Der bisherige Wachstumsverlauf der Verjüngung wurde in Verbindung mit der Kenntnis über Eingriffe bzw. Kalamitäten im Oberstand analysiert.
So bewegten sich die Jahreszuwächse im Versuch Nassau bis einschließlich 2007 auf einem geringen Niveau – eine typische Situation für geschlossenes Kronendach. Bereits im Jahr nach dem sturmbedingten (Kyrill Januar 2007) Verlust des Oberstandes reagiert die Fichte mit deutlich höheren Jahrestrieblängen. 2010 liegt der Höhenzuwachs vorwüchsiger Fichten je nach Parzelle bei 25 bis 45 cm.
Im Versuch "Crottendorf 570" ist die Schirmstellung noch erhalten, lediglich die Variante "selektive Freistellung“ wurde durch den Sturm "Kyrill“ beeinträchtigt. Im Übrigen erfolgte eine planmäßige Absenkung des Kronenschlussgrades im Jahr 2009. Nach dem Eingriff lag der Bestockungsgrad noch etwa bei 0,8. Im Jahr 2010 erhöht sich der Jahreszuwachs vorherrschender Fichten in allen Parzellen auf 15 bis 25 (40) cm.
Die Abhängigkeit der Jahrestrieblängen von der Ausgangshöhe 2006 ist hier zwischen 2007 und 2010 hochsignifikant. Eine vorwüchsige Fichte bleibt vorwüchsig und vermag so ihren Wuchsvorsprung weiter auszubauen.
Ein Zusammenhang, der auch auf den größeren Bestandeslücken in Nassau existiert.

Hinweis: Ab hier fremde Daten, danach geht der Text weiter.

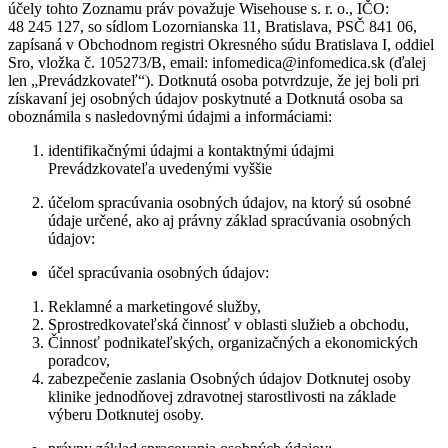
účely tohto Zoznamu práv považuje Wisehouse s. r. o., IČO:
48 245 127, so sídlom Lozornianska 11, Bratislava, PSČ 841 06,
zapísaná v Obchodnom registri Okresného súdu Bratislava I, oddiel
Sro, vložka č. 105273/B, email: infomedica@infomedica.sk (ďalej
len „Prevádzkovateľ“). Dotknutá osoba potvrdzuje, že jej boli pri
získavaní jej osobných údajov poskytnuté a Dotknutá osoba sa
oboznámila s nasledovnými údajmi a informáciami:
identifikačnými údajmi a kontaktnými údajmi
Prevádzkovateľa uvedenými vyššie
účelom spracúvania osobných údajov, na ktorý sú osobné
údaje určené, ako aj právny základ spracúvania osobných
údajov:
účel spracúvania osobných údajov:
Reklamné a marketingové služby,
Sprostredkovateľská činnosť v oblasti služieb a obchodu,
Činnosť podnikateľských, organizačných a ekonomických
poradcov,
zabezpečenie zaslania Osobných údajov Dotknutej osoby
klinike jednodňovej zdravotnej starostlivosti na základe
výberu Dotknutej osoby.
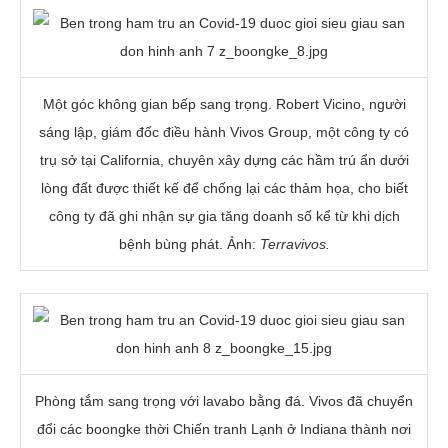
Một góc không gian bếp sang trọng. Robert Vicino, người
sáng lập, giám đốc điều hành Vivos Group, một công ty có
trụ sở tại California, chuyên xây dựng các hầm trú ẩn dưới
lòng đất được thiết kế để chống lại các thảm họa, cho biết
công ty đã ghi nhận sự gia tăng doanh số kể từ khi dịch
bệnh bùng phát. Ảnh:
Terravivos.
Phòng tắm sang trọng với lavabo bằng đá. Vivos đã chuyển
đổi các boongke thời Chiến tranh Lạnh ở Indiana thành nơi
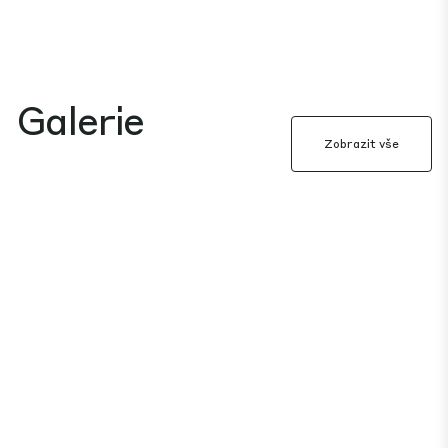
Galerie
Zobrazit vše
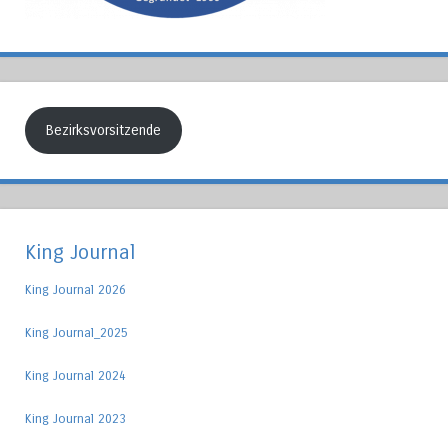
Bezirksvorsitzende
King Journal
King Journal 2026
King Journal_2025
King Journal 2024
King Journal 2023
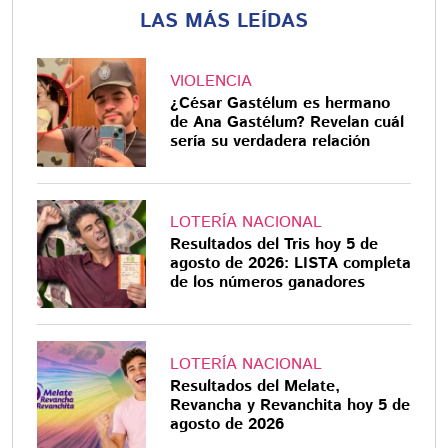
LAS MÁS LEÍDAS
VIOLENCIA
¿César Gastélum es hermano
de Ana Gastélum? Revelan cuál
sería su verdadera relación
LOTERÍA NACIONAL
Resultados del Tris hoy 5 de
agosto de 2026: LISTA completa
de los números ganadores
LOTERÍA NACIONAL
Resultados del Melate,
Revancha y Revanchita hoy 5 de
agosto de 2026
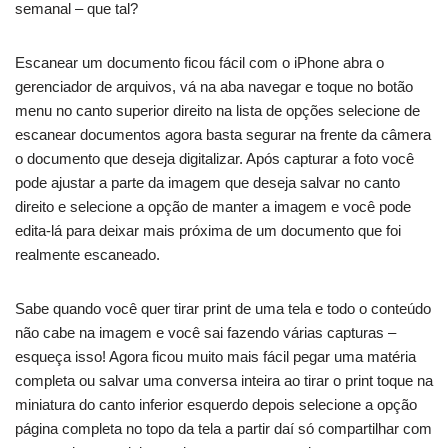
semanal – que tal?
Escanear um documento ficou fácil com o iPhone abra o
gerenciador de arquivos, vá na aba navegar e toque no botão
menu no canto superior direito na lista de opções selecione de
escanear documentos agora basta segurar na frente da câmera
o documento que deseja digitalizar. Após capturar a foto você
pode ajustar a parte da imagem que deseja salvar no canto
direito e selecione a opção de manter a imagem e você pode
edita-lá para deixar mais próxima de um documento que foi
realmente escaneado.
Sabe quando você quer tirar print de uma tela e todo o conteúdo
não cabe na imagem e você sai fazendo várias capturas –
esqueça isso! Agora ficou muito mais fácil pegar uma matéria
completa ou salvar uma conversa inteira ao tirar o print toque na
miniatura do canto inferior esquerdo depois selecione a opção
página completa no topo da tela a partir daí só compartilhar com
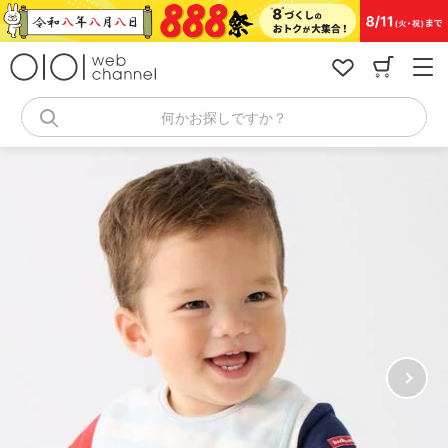
コ
ン
テ
ン
ツ
へ
何かお探しですか？
ス
キ
ッ
プ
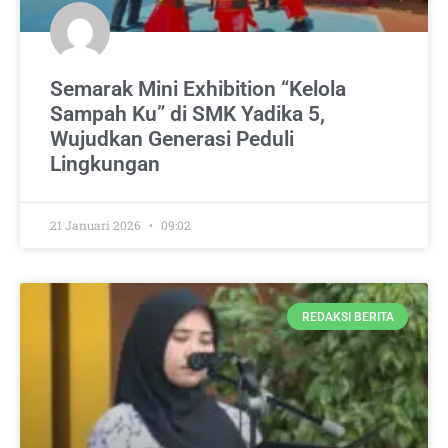
Semarak Mini Exhibition “Kelola
Sampah Ku” di SMK Yadika 5,
Wujudkan Generasi Peduli
Lingkungan
21 Januari 2026
09:02
REDAKSI BERITA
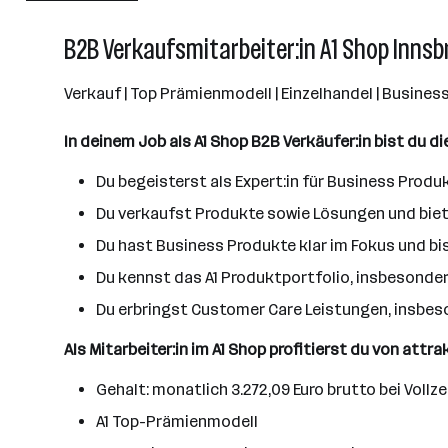
Wien
B2B Verkaufsmitarbeiter:in A1 Shop Innsbr
Verkauf | Top Prämienmodell | Einzelhandel | Busines
In deinem Job als A1 Shop B2B Verkäufer:in bist du 
Du begeisterst als Expert:in für Business Produk
Du verkaufst Produkte sowie Lösungen und biete
Du hast Business Produkte klar im Fokus und bis
Du kennst das A1 Produktportfolio, insbesonder
Du erbringst Customer Care Leistungen, insbes
Als Mitarbeiter:in im A1 Shop profitierst du von attr
Gehalt: monatlich 3.272,09 Euro brutto bei Vollze
A1 Top-Prämienmodell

Allerdings bewegen sich die Korrelationskoeffizienten jedoch auf einem geringeren Niveau. Wiederholungsaufnahmen werden zeigen, ob dies ein Einfluss der Überschirmung auf die vertikale Differenzierung ist.
Rein optisch dürfte die Variante, vorwüchsige Fichten in einem Radius von 1 m freizustellen, einen lang anhaltenden Pflegeeffekt erzielen, während die Bedrängerentnahme das ungünstigste Verhältnis von Aufwand zu Effekt nahelegt.
Differenzierung des Vorgehens
Wiederholungsaufnahmen werden mögliche Wirkungen auf Wuchs- und Konkurrenzverhältnisse aufzeigen. Diese müssen dann um arbeits- und verfahrenstechnische Wertungen ergänzt werden, um die praktizierten Pflegekonzepte weiterzuentwickeln.
Aktuell werden hier drei standörtlich weitgehend abgrenzbare Fälle unterschieden:
- Auf Standorten, wo die Fichte keine Zielbaumart der folgenden Waldgeneration ist (Hügelland / Untere Berglagen), werden die Stammzahlen schematisch auf ca 1.500 N/ha reduziert. Dies soll so früh als möglich erfolgen. Der Freischneider hat sich als Arbeitswerkzeug zwischen 0,5 bis 1,0 m Pflanzenhöhe bewert.
- Auf Standorten, wo die Fichte nur eine Mischbaumart sein soll (Mittlere Berglagen), bestimmt die Stabilität des Oberstandes das Vorgehen. In der Regel tragen diese Standorte hohe Stammzahlen, sodass natürliche Differenzierungen erst spät und durch Störungen (Schneedruck) erfolgen. Sind längere Überschirmungen möglich können die Eingriffe eher selektiv und später, in der Regel im Zuge von Erntehieben erfolgen.
- Auf den Standorten, auf denen die Fichte auch weiterhin eine Hauptbaumart ist (Höhere Berg- und Kammlagen), sind einförmige Fichtenbürstenwüchse eher selten. Die Bodenvegetationsmuster und dass zeitlich gestaffeltere Aufkommen der Verjüngung sind nahezu immer vorhandene Ansätze der vertikalen und horizontalen Differenzierung. Hier reichen selektive Eingriffe geringer Intensität häufig aus.